▸ Problems and tasks
a. Answer these questions from the post on hibiscus, one per line:
(i) What older name for the territory that is now Ethiopia does it give in English?
(ii) Who was Emperor of Ethiopia from 1930-1974?
(iii) How does it describe horchata?
b. For each statement, answer yes or no according to the post on hibiscus, and quote the words that decide it:
(i) Rosa de Abisinia is the most common Spanish name for hibiscus.
(ii) Agua de jamaica is one of the classic aguas frescas with roots in Mexico.
(iii) The writer is certain that the Spanish names for hibiscus came after the beginnings of Rastafarianism.
c. Extract the passage of the post on hibiscus starting at "Interesting connections aside, hibiscus" and ending at "smooth sandía (watermelon).".

▸ Reading passage
..............................
Monday, July 8, 2013

Jamaica Jerk Cooler: Hibiscus, Watermelon & Heat!

In Spanish, the hibiscus flower is commonly known as flor de Jamaica or rosa de Jamaica (sometimes just jamaica) but a somewhat less common name for it is rosa de Abisinia. It's interesting that two names for the same plant would reference two different places, especially places that are connected in other ways. Abisinia, rendered in English as Abyssinia, is an older name for the territory that is now Ethiopia. There are several cultural connections between this part of Africa and Jamaica, but none so significant as Rastafarianism, the Jamaican-based, Ethiopian-focused religion. While most people's first associations with Rastafarianism involve dreadlocks and weed, the underlying theology of the faith is rooted in a belief in a deep connection between Jamaica and Ethiopia. Drawing heavily from the biblical stories of the Jewish exodus from slavery, Rastafarians seek to eschew the trappings of "Babylon" (interpreted as the forces of modern imperialism) and see Ethiopia as the homeland to which they will return, and Haile Selassie (Ras Tafari), Emperor of Ethiopia from 1930-1974, as a messianic figure. I don't know how old the Spanish names for hibiscus are, but they almost certainly predate the beginnings of Rastafarianism in the 1930s, which makes the connection all the more interesting.

Interesting connections aside, hibiscus tea makes a fabulous summer drink, crisply tart and refreshing with a striking ruby hue. Known in Spanish as agua de jamaica, it is one of several classic aguas frescas with roots in Mexico. Lightly sweet coolers that go a ways toward quenching both thirst and heat, other common aguas frescas include sweet, tangy tamarindo (tamarind), creamy horchata (a sweet rice milk with cinnamon), and smooth sandía (watermelon).
..............................
▸ Collected material
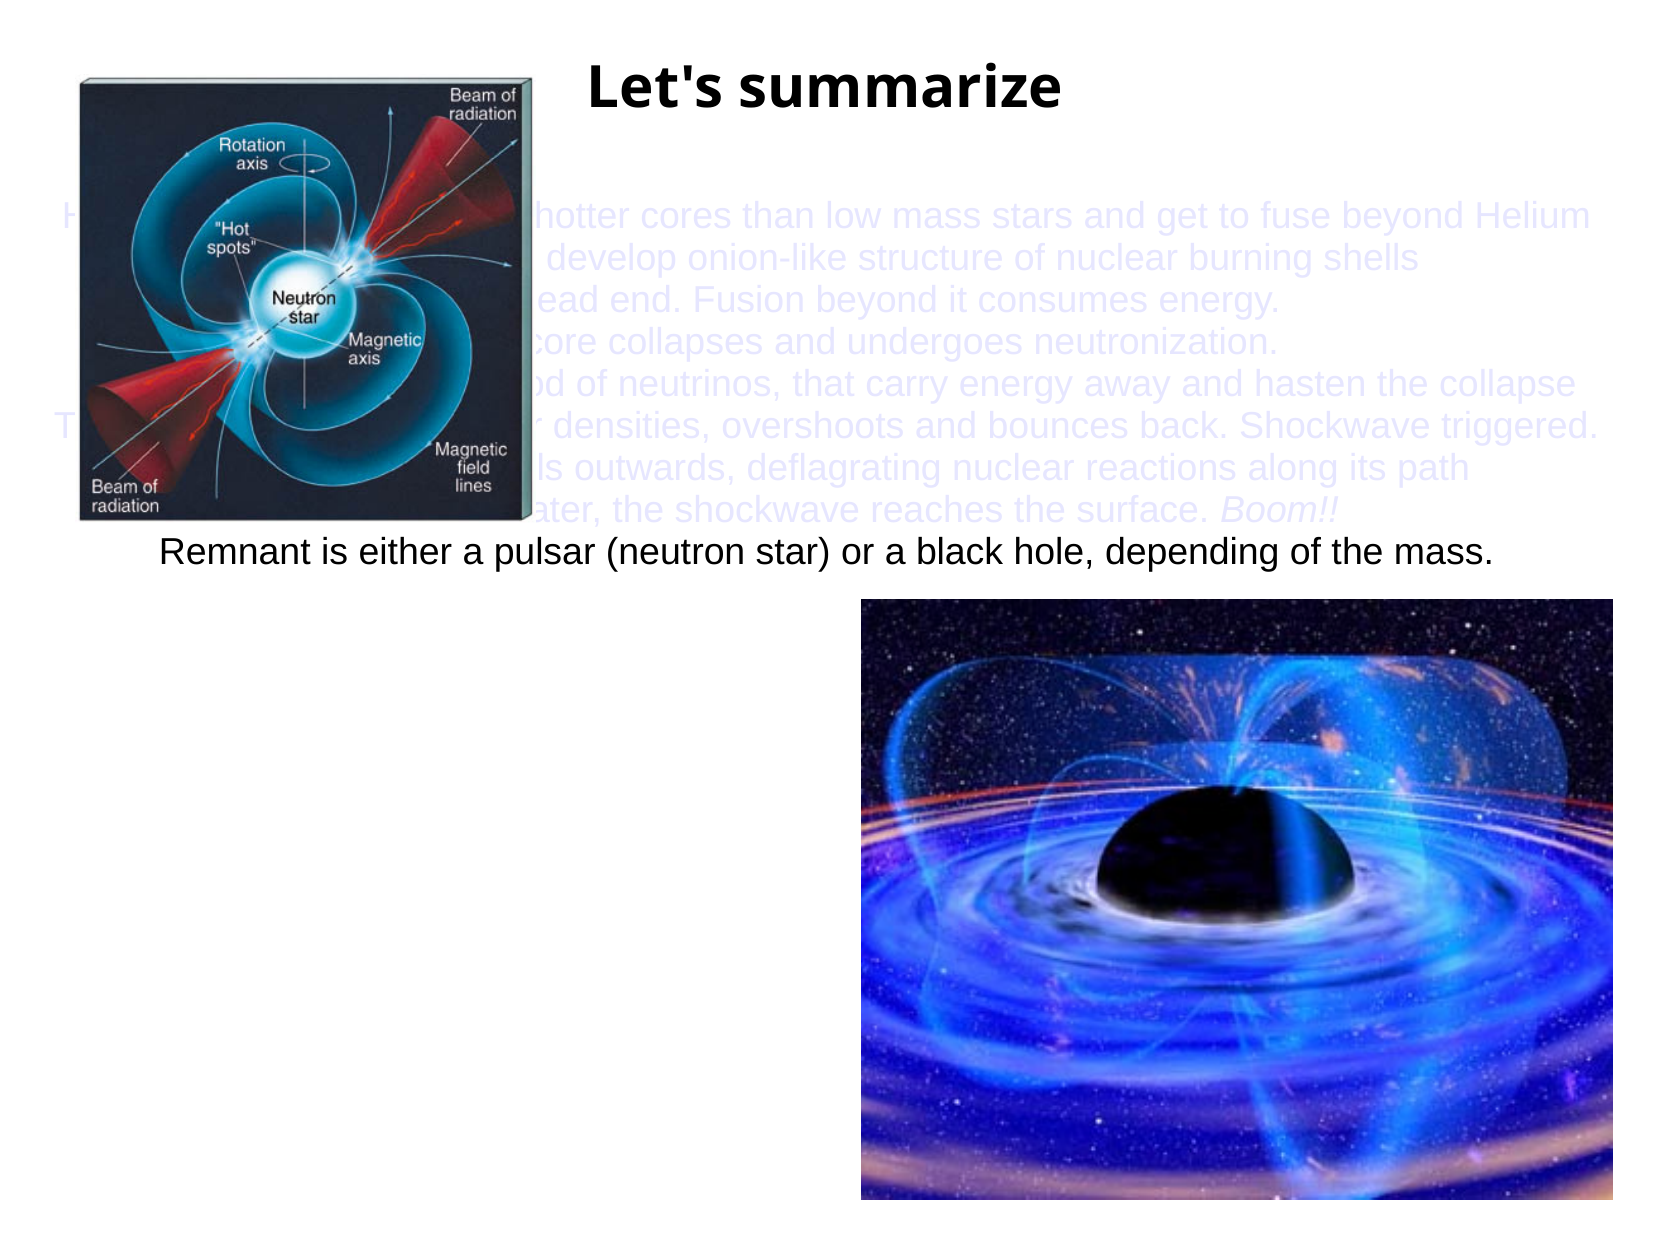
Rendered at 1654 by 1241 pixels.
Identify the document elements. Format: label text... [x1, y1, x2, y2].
..............................
▸ Answers to the exercise
a.
(i) Abyssinia
(ii) Haile Selassie (Ras Tafari)
(iii) A sweet rice milk with cinnamon

b.
(i) No: "a somewhat less common name for it is rosa de Abisinia"
(ii) Yes: "it is one of several classic aguas frescas with roots in Mexico"
(iii) No: "I don't know how old the Spanish names for hibiscus are, but they almost certainly predate the beginnings of Rastafarianism in the 1930s"

c.
Interesting connections aside, hibiscus tea makes a fabulous summer drink, crisply tart and refreshing with a striking ruby hue. Known in Spanish as agua de jamaica, it is one of several classic aguas frescas with roots in Mexico. Lightly sweet coolers that go a ways toward quenching both thirst and heat, other common aguas frescas include sweet, tangy tamarindo (tamarind), creamy horchata (a sweet rice milk with cinnamon), and smooth sandía (watermelon).